The Los Angeles City Council approved the Mobility Plan 2035 Tuesday, which calls for hundreds of miles of bike lanes, bus-only lanes and well-maintained sidewalks throughout a car-centric city.
While UCLA officials and bikers support the plan, some Westwood residents said they doubt the plan’s effectiveness and its concept of complete streets – streets that are friendly to bikes, buses, pedestrians and cars – because they are worried about increased congestion and emergency response times.
When the council approved the plan, councilmembers signed a statement saying the benefits of the plan will outweigh the drawbacks. The city’s Draft Environmental Impact Report concluded that if the plan is fulfilled by 2035, there will be more congestion, additional noise from more buses and limited room for emergency vehicles.
Councilmembers defended the plan despite these drawbacks saying this plan will help decrease traffic-related deaths and help prioritize the safety of those who walk and bike. Others said it would help small businesses, as people would drive slower and notice stores they would have otherwise ignored.
For the next 20 years, the plan will act as a guide for city officials and agencies, such as L.A. County Metro. The plan’s objectives include having zero traffic-related deaths by 2035, adding trees and pedestrian signage to sidewalks and painting about 300 miles of bike lanes and about 240 miles of bus-only lanes.
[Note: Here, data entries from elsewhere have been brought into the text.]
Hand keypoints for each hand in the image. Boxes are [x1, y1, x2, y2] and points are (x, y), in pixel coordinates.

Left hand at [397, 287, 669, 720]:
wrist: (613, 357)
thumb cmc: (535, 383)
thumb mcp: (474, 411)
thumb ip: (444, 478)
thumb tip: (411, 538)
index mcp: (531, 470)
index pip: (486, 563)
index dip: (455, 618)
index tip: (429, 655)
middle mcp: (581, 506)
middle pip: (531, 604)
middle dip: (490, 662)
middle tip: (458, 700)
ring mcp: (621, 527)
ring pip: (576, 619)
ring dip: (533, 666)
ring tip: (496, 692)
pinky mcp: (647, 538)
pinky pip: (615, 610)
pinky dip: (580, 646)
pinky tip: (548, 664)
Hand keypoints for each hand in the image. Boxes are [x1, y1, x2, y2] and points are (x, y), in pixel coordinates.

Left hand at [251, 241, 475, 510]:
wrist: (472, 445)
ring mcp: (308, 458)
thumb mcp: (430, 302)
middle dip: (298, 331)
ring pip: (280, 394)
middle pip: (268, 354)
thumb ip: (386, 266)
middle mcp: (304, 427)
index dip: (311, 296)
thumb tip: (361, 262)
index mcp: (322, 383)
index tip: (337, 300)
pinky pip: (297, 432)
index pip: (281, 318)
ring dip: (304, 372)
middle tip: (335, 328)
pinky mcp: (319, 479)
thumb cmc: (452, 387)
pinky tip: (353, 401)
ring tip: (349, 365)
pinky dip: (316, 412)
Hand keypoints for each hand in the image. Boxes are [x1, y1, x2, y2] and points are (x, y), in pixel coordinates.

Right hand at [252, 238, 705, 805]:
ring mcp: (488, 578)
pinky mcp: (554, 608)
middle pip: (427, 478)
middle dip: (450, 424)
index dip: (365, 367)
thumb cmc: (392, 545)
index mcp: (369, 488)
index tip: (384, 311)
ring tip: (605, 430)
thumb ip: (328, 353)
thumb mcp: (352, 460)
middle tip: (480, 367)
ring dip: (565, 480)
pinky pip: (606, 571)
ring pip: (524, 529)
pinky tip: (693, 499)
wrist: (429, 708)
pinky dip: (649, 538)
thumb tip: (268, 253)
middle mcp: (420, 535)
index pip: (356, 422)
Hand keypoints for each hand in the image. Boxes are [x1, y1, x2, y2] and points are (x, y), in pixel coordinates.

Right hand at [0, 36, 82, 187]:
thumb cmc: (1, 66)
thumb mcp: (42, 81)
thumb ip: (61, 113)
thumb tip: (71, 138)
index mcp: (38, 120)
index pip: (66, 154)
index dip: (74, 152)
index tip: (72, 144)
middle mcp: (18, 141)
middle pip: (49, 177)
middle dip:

The plan also calls for a bus-only lane on Westwood Boulevard, Santa Monica Boulevard and Sawtelle Boulevard, among other streets.
The bus lane on Westwood Boulevard would span from Le Conte Avenue to Wilshire Boulevard. About 16 bus lines, as well as UCLA’s BruinBus, currently run down Westwood Boulevard.
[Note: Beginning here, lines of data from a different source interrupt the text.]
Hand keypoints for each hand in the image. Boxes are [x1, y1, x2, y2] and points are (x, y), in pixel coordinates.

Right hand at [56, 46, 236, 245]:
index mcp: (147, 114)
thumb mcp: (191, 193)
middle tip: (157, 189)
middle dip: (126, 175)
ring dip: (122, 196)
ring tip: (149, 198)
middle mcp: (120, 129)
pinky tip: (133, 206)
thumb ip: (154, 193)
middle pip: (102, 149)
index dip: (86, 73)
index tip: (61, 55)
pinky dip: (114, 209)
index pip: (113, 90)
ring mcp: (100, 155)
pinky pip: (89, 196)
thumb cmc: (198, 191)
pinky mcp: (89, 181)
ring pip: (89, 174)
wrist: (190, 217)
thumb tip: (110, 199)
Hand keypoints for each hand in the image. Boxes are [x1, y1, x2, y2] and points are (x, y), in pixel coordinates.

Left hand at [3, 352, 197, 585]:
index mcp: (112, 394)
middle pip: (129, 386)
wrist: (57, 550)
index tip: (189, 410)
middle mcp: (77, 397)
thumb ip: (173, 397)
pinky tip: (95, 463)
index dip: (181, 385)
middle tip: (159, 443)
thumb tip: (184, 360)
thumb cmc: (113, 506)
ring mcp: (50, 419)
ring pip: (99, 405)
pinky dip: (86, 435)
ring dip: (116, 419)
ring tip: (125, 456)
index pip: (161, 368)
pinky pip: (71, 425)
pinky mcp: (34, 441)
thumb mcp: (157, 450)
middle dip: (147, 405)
According to the plan, some bus-only lanes would only be active during rush hour, while others would constantly be in effect.
By 2035, 25 percent of buses are expected to have 5-minute frequencies during non-rush hours, and all buses are expected to have 15-minute or shorter frequencies, according to the plan.
The L.A. departments of city planning and transportation crafted the plan after former Gov. Arnold Schwarzenegger signed the California Complete Streets Act of 2008, which required each city to include policies that create networks for bikes, pedestrian and public transportation in its general plan.
During the four-year planning period, city planners researched where each bike and bus lane and other modifications would fit best, as well as the modifications’ environmental impacts, according to the plan.
Madeline Brozen, associate director for the UCLA Lewis Center for Regional Policy Studies and the UCLA Institute of Transportation Studies, said the plan intends to create networks for bikes and buses so these modes can have the same versatility as cars.
Metro officials will also spend about $4 billion on other projects by 2035, which include a bike-sharing program, improving sidewalks near transit stops and new trains to accommodate the mobility plan such as the Purple Line, said Diego Cardoso, executive officer for Metro transit corridors, active transportation and sustainability.
“Everybody is going to gain,” Cardoso said. “You will have a city that is more livable.”
David Karwaski, senior associate director at UCLA Transportation, said in an email statement 47 percent of UCLA employees and 75 percent of students who commute use modes such as buses or bikes.
He said he thinks increasing bike lanes and bus lanes across the city will make UCLA commuters’ trips easier and safer and encourage others to commute sustainably.
Advocacy group Fix the City is preparing to file a lawsuit against the city saying that none of the plan’s benefits are substantial or proven, and that the plan’s environmental analysis was unlawful. The group added that it thinks the plan was not based on protecting public safety and lacked cumulative analysis on factors such as emergency response times.
“It is not mobility plan,” said Laura Lake, who is a member of the group and of the Westwood Community Council. “It is false advertising and it is planned gridlock.”
Steve Sann, chair of the Westwood Community Council, said he thinks the mobility plan will intentionally create traffic so people are forced to inconveniently get on a bus or a bike and that Westwood Boulevard lacks space for bike or bus lanes.
He said he supports bike lanes in places he thinks are safe and will not cause a big impact on traffic, such as residential streets or Gayley Avenue.
“For the benefit of 1 percent of the bicyclists of the city, the other 99 percent will suffer,” Sann said. “It’s not practical that everyone is expected to use a bicycle.”
In their July meeting, the Westwood Neighborhood Council gave the plan a vote of “no confidence,” thinking the plan ignores issues such as slower emergency response times and negative impacts on health and safety.
Local neighborhoods and public safety officials may also review these objectives before implementation to ensure they will not lengthen emergency response times.
The city council’s Planning and Land Use Management Committee and Transportation Committee will meet next month to discuss possible amendments to the plan, including removing a segment of the bike lane planned on Westwood Boulevard.